Unlike the first phase, the second stage uses the SGD optimizer to update the network weights. In addition to this, the parameters required for dimension reduction training need to be configured, which is built in the form of a dictionary. First of all, you need to set the type of boost to manual setting, open dimension reduction training (dim_reduce), then configure the number of cards used by each server node, and finally configure some hyperparameters of dimension reduction training.

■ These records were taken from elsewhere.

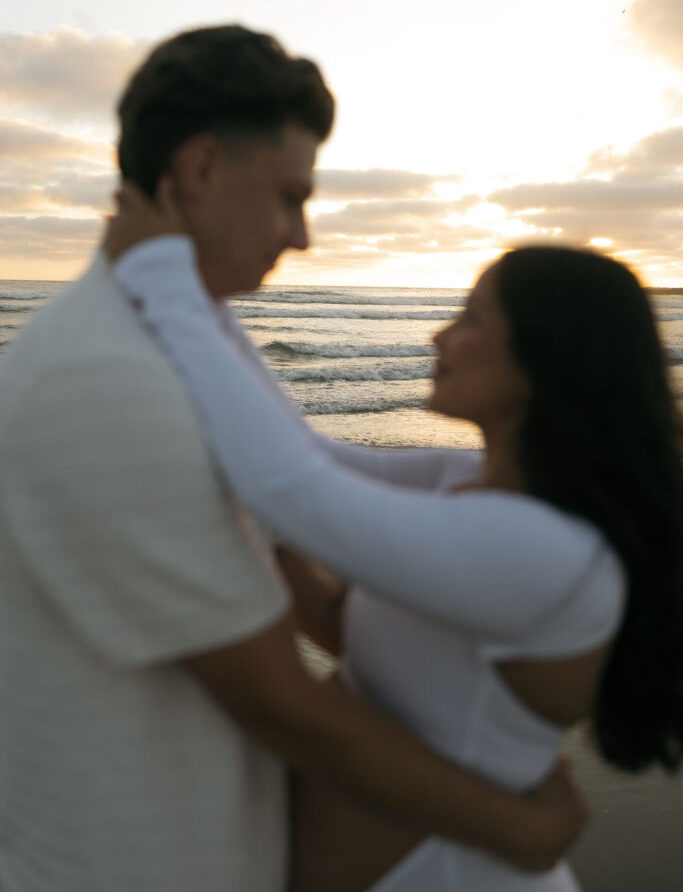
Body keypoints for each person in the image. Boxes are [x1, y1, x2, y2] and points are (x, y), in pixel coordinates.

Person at [0, 25, 584, 892]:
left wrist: (490, 727)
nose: (302, 235)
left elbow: (290, 578)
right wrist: (520, 827)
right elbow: (277, 699)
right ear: (200, 173)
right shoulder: (108, 379)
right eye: (288, 196)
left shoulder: (194, 343)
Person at [105, 183, 683, 891]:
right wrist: (206, 293)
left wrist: (162, 276)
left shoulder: (545, 551)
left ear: (541, 363)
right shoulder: (467, 482)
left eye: (468, 317)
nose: (438, 337)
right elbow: (300, 451)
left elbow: (288, 491)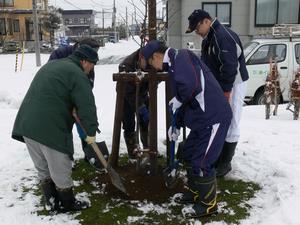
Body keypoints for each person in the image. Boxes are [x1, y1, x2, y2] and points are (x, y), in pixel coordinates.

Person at [140, 40, 232, 217]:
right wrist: (176, 126)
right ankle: (195, 193)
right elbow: (185, 99)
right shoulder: (174, 65)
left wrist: (179, 99)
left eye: (152, 63)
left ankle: (208, 204)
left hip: (213, 118)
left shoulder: (181, 56)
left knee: (203, 162)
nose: (156, 68)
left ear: (157, 56)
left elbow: (189, 88)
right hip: (201, 120)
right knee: (188, 154)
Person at [12, 45, 99, 213]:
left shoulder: (52, 65)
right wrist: (91, 133)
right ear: (84, 61)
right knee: (60, 165)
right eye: (92, 65)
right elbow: (87, 107)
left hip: (27, 124)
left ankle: (51, 200)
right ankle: (67, 203)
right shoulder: (78, 74)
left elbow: (51, 92)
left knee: (43, 165)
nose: (92, 69)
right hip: (50, 126)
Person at [186, 9, 249, 177]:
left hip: (234, 83)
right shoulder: (210, 37)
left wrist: (226, 91)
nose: (197, 33)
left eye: (197, 28)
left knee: (232, 118)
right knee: (221, 119)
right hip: (222, 85)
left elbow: (229, 67)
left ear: (206, 21)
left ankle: (225, 162)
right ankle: (219, 156)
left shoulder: (222, 36)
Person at [49, 38, 100, 161]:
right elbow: (52, 77)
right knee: (63, 128)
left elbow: (87, 85)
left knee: (83, 123)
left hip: (76, 98)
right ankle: (66, 158)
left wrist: (79, 103)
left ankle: (89, 155)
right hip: (59, 100)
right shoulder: (59, 54)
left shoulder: (88, 62)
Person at [118, 49, 149, 159]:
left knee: (146, 121)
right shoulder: (127, 66)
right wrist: (140, 106)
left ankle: (148, 149)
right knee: (128, 123)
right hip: (126, 95)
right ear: (141, 58)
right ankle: (133, 152)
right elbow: (128, 91)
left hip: (143, 92)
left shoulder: (152, 59)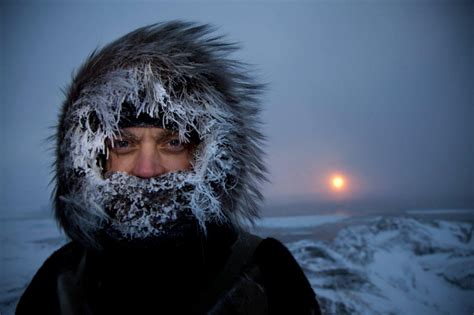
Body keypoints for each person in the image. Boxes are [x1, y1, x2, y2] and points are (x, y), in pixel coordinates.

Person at [16, 21, 321, 315]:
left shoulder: (265, 271)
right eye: (124, 143)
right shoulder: (60, 281)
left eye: (173, 143)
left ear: (206, 156)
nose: (147, 169)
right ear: (94, 157)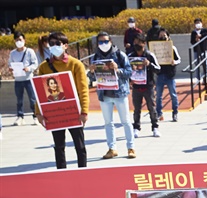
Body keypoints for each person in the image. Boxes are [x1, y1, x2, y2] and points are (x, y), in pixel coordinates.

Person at [36, 31, 88, 169]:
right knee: (59, 146)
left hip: (73, 110)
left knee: (80, 145)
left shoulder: (76, 64)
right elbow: (39, 92)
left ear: (65, 46)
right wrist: (38, 113)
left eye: (57, 44)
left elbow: (83, 89)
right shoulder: (44, 67)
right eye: (51, 44)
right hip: (54, 112)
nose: (54, 46)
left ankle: (83, 172)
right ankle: (61, 173)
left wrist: (84, 112)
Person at [90, 32, 136, 159]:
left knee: (126, 121)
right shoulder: (95, 57)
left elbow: (128, 72)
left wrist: (117, 69)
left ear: (110, 41)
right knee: (108, 122)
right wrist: (92, 71)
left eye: (105, 41)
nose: (103, 44)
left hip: (119, 93)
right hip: (104, 94)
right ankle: (112, 148)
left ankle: (131, 147)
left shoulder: (120, 54)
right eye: (100, 42)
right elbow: (92, 77)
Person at [127, 33, 161, 138]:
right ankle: (136, 128)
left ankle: (155, 127)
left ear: (144, 44)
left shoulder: (150, 55)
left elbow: (158, 69)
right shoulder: (130, 56)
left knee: (152, 107)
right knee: (137, 109)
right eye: (135, 42)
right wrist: (129, 80)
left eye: (139, 42)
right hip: (136, 86)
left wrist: (149, 64)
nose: (136, 44)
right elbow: (126, 70)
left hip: (148, 86)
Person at [9, 31, 38, 126]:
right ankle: (20, 116)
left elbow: (35, 63)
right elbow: (10, 63)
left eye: (20, 40)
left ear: (24, 40)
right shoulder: (12, 53)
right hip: (18, 79)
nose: (19, 42)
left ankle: (35, 116)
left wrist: (28, 68)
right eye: (17, 40)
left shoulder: (29, 51)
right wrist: (11, 69)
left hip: (28, 78)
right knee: (19, 99)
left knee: (32, 99)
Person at [155, 28, 181, 122]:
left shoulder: (172, 48)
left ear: (168, 36)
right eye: (160, 36)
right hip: (160, 74)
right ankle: (159, 113)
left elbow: (179, 59)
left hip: (170, 74)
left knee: (173, 95)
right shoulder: (155, 48)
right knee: (158, 95)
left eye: (164, 36)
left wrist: (175, 62)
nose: (162, 37)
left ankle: (175, 113)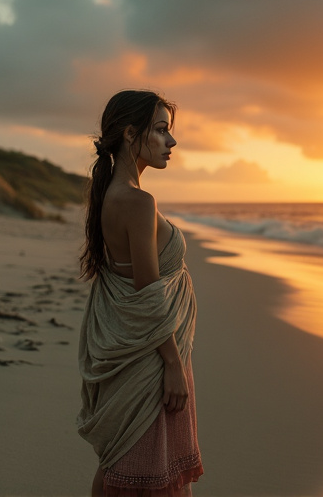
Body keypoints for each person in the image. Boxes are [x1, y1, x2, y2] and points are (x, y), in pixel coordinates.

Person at [77, 90, 203, 497]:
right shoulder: (136, 201)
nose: (172, 142)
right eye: (162, 130)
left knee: (120, 461)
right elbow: (147, 291)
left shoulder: (114, 194)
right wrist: (171, 365)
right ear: (131, 133)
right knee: (144, 469)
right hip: (152, 355)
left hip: (145, 348)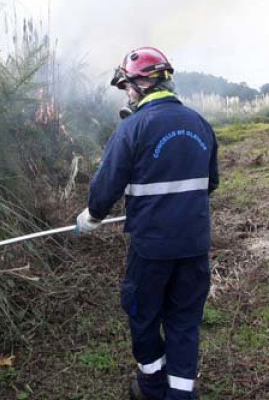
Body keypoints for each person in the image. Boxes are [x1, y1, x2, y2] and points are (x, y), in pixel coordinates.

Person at [75, 46, 219, 400]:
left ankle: (152, 386)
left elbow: (107, 184)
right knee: (184, 319)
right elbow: (209, 183)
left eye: (126, 86)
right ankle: (182, 394)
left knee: (142, 313)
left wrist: (91, 216)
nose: (126, 93)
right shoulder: (201, 125)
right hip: (194, 245)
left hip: (151, 248)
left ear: (141, 83)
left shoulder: (134, 127)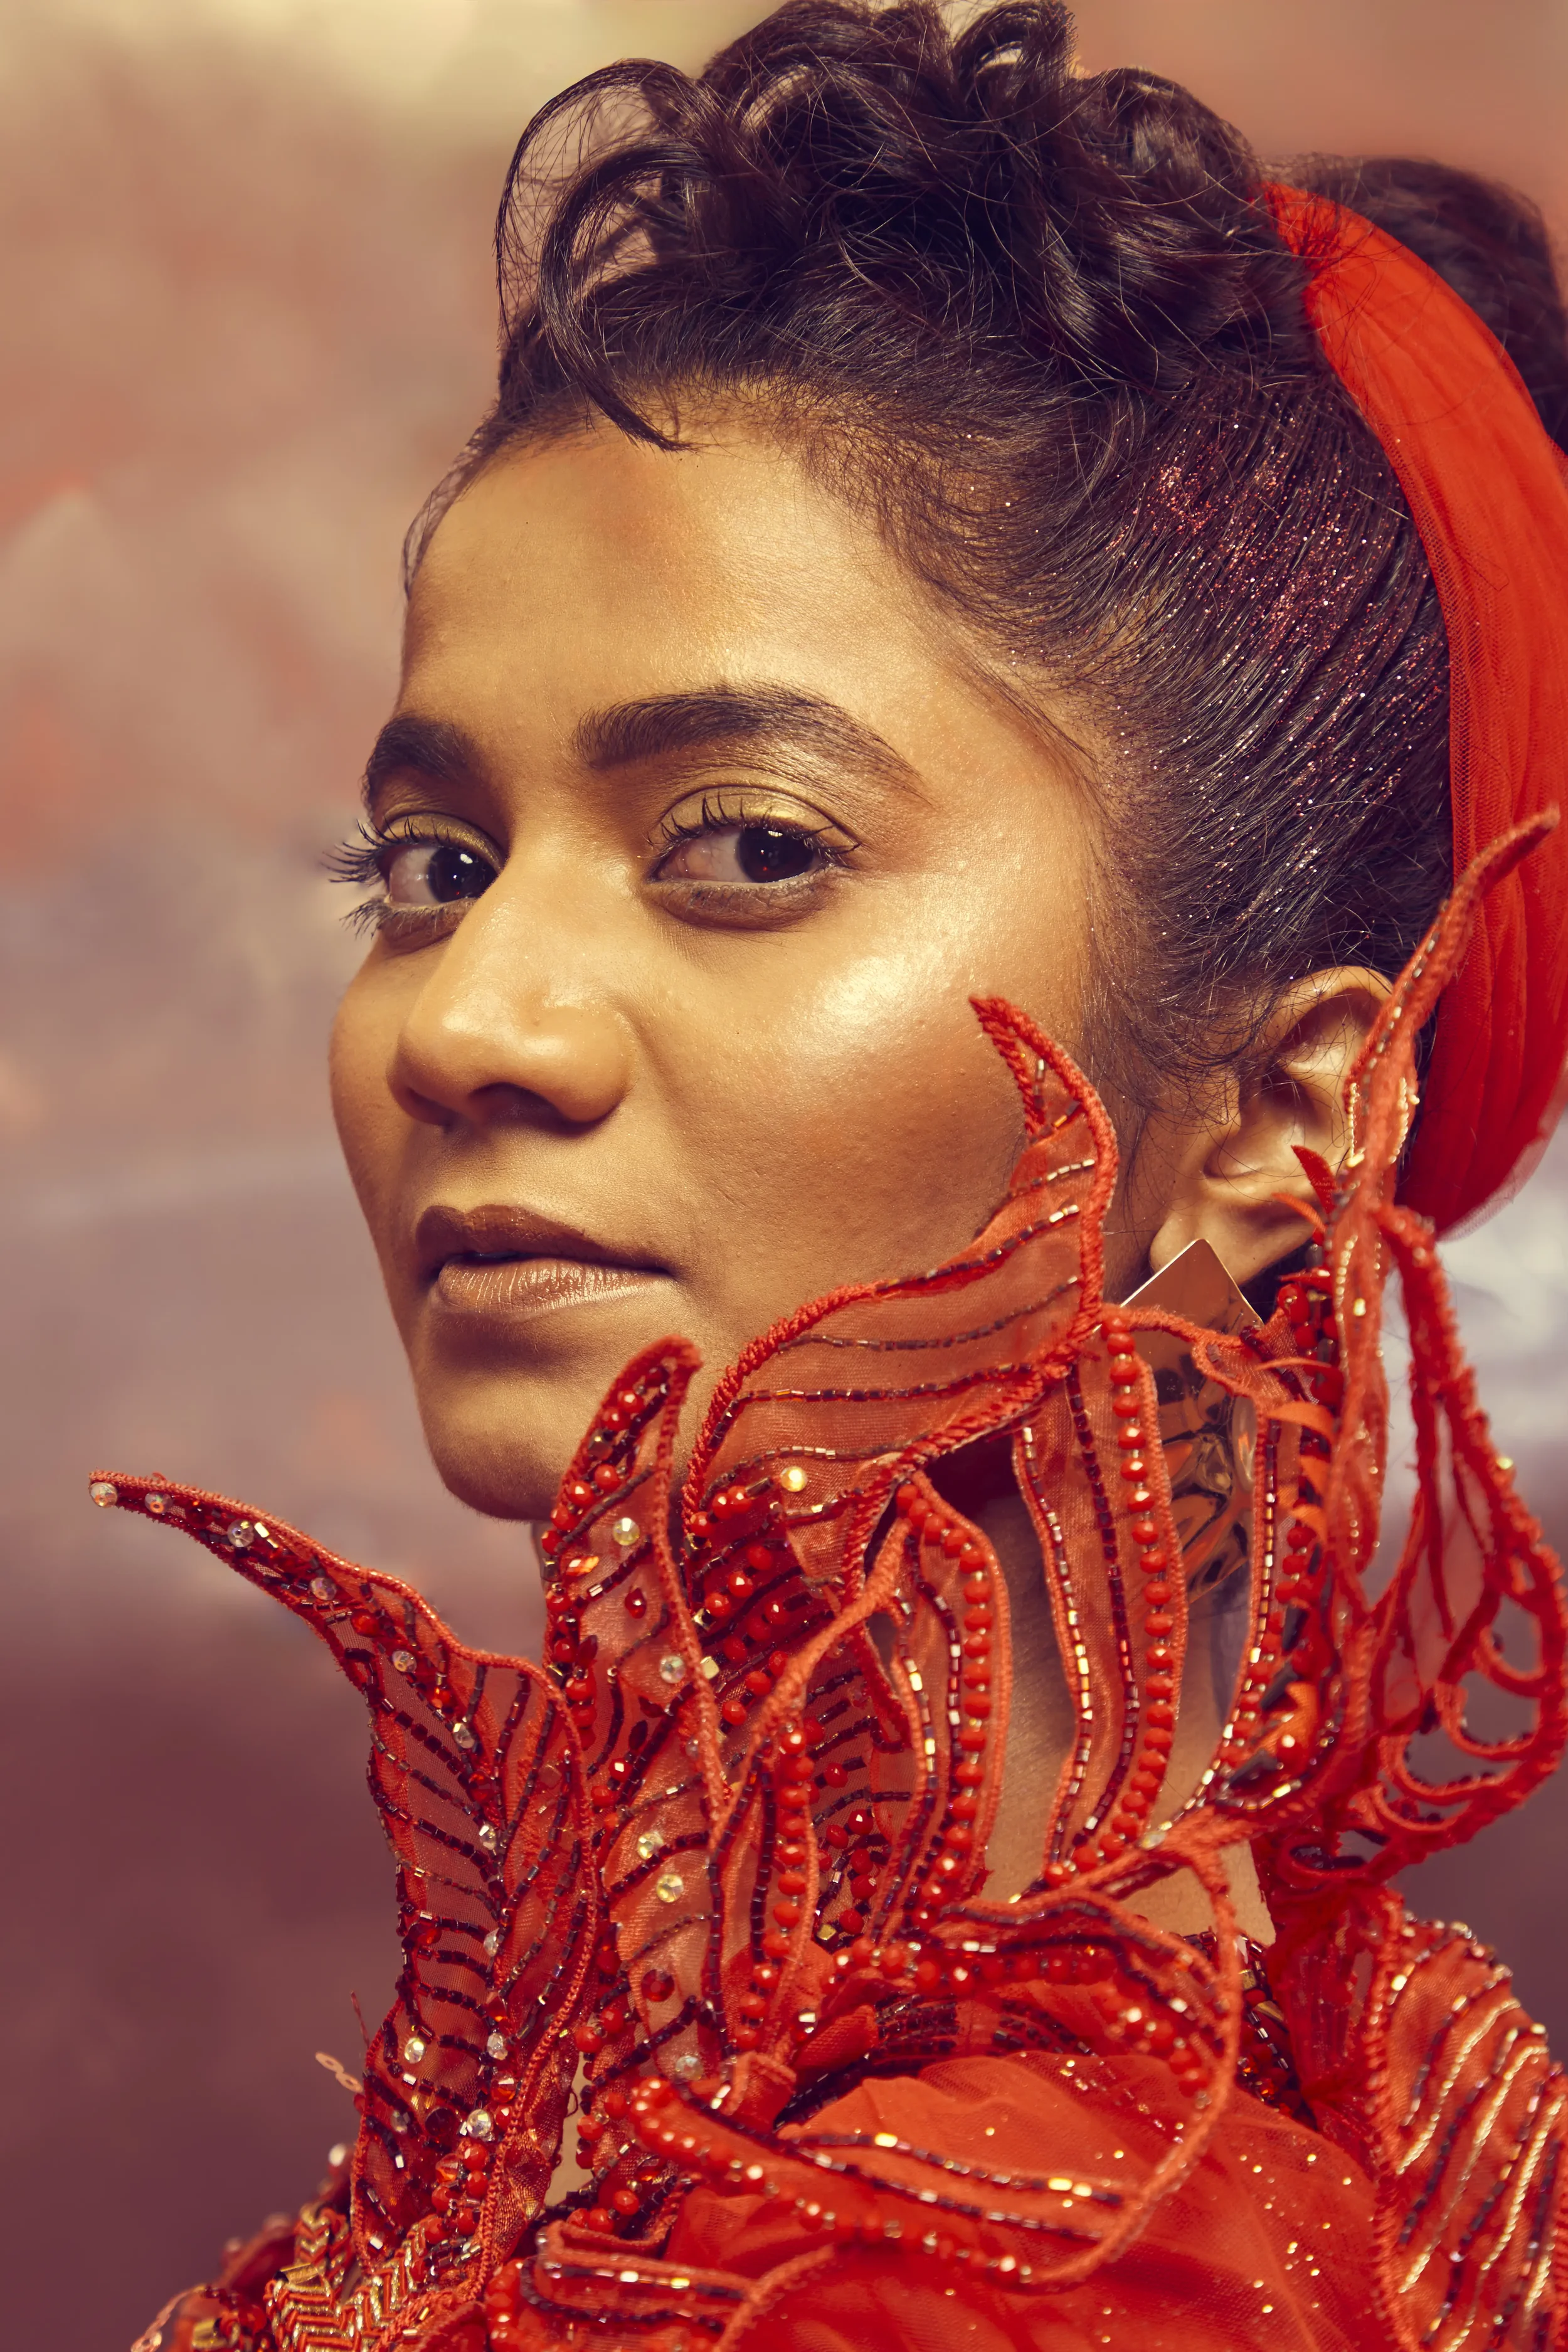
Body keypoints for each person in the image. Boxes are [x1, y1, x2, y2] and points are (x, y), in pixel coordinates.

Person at [115, 4, 1568, 2346]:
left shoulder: (968, 2275)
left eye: (749, 847)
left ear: (1300, 1115)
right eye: (429, 859)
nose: (468, 1019)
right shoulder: (905, 2170)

In addition, when defining the model, you also need to open the boost_level (set to “O1” or “O2”).

# define loss
loss = CrossEntropySmooth(sparse=True, reduction="mean", smooth_factor=0.1, num_classes=1001)

# define optimizer
group_params = init_group_params(net)
opt = SGD(group_params, learning_rate=1)

# define metrics
metrics = {"acc"}

# define boost config dictionary
boost_dict = {
    "boost": {
        "mode": "manual",
        "dim_reduce": True
    },
    "common": {
        "device_num": 8
    },
    "dim_reduce": {
        "rho": 0.55,
        "gamma": 0.9,
        "alpha": 0.001,
        "sigma": 0.4,
        "n_component": 32,                                                 # PCA component
        "pca_mat_path": args.pca_mat_path,                                 # the path to load pca mat
        "weight_load_dir": "./checkpoint_stage_1/checkpoint_pca",          # the directory to load weight file saved as ckpt.
        "timeout": 1200
    }
}

# define model
model = Model(net, loss_fn=loss, optimizer=opt, metrics=metrics, boost_level="O1", boost_config_dict=boost_dict)

Training the Model

In the second stage, we set epoch as 2.

# define callback
cb = [TimeMonitor(data_size=step_size), LossMonitor()]
if get_rank_id() == 0:
    config_ck = CheckpointConfig(save_checkpoint_steps=step_size, keep_checkpoint_max=2)
    ck_cb = ModelCheckpoint(prefix="resnet", directory="./checkpoint_stage_2", config=config_ck)
    cb += [ck_cb]

print("============== Starting Training ==============")
model.train(2, ds_train, callbacks=cb, sink_size=step_size, dataset_sink_mode=True)

Experiment Result

After 2 rounds of epoch, the accuracy on the test set is about 74.31%.

Call the run script run_stage_2.sh to view the run results. Running the script requires a given dataset path. Weight file at the end of the first phase of training, and weight file saved in the second phase under device0_stage_2/checkpoint_stage_2 by default.
```
bash run_stage_2.sh ./imagenet ./device0_stage_1/checkpoint_stage_1/resnet-70_625.ckpt
```
If you have already done PCA to the weights of the first stage and saved the feature transformation matrix, you can give the feature transformation matrix file path, eliminating the process of finding the feature transformation matrix.
```
bash run_stage_2.sh ./imagenet ./device0_stage_1/checkpoint_stage_1/resnet-70_625.ckpt /path/pca_mat.npy
```
The output is as follows, and you can see that the loss value gradually decreases with the training:
```
epoch: 1 step: 625 loss is  2.3422508
epoch: 2 step: 625 loss is  2.1641185
```
Look at the inference precision, and the code saves the checkpoint to the current directory, and then loads the checkpoint to perform the inference.
```
============== Starting Testing ==============
============== {'Accuracy': 0.7430964543269231} ==============
```

Generally ResNet-50 training 80 epochs also only reached 70.18%. Using dimension reduction training, we can reach 74.31% in 72 epochs.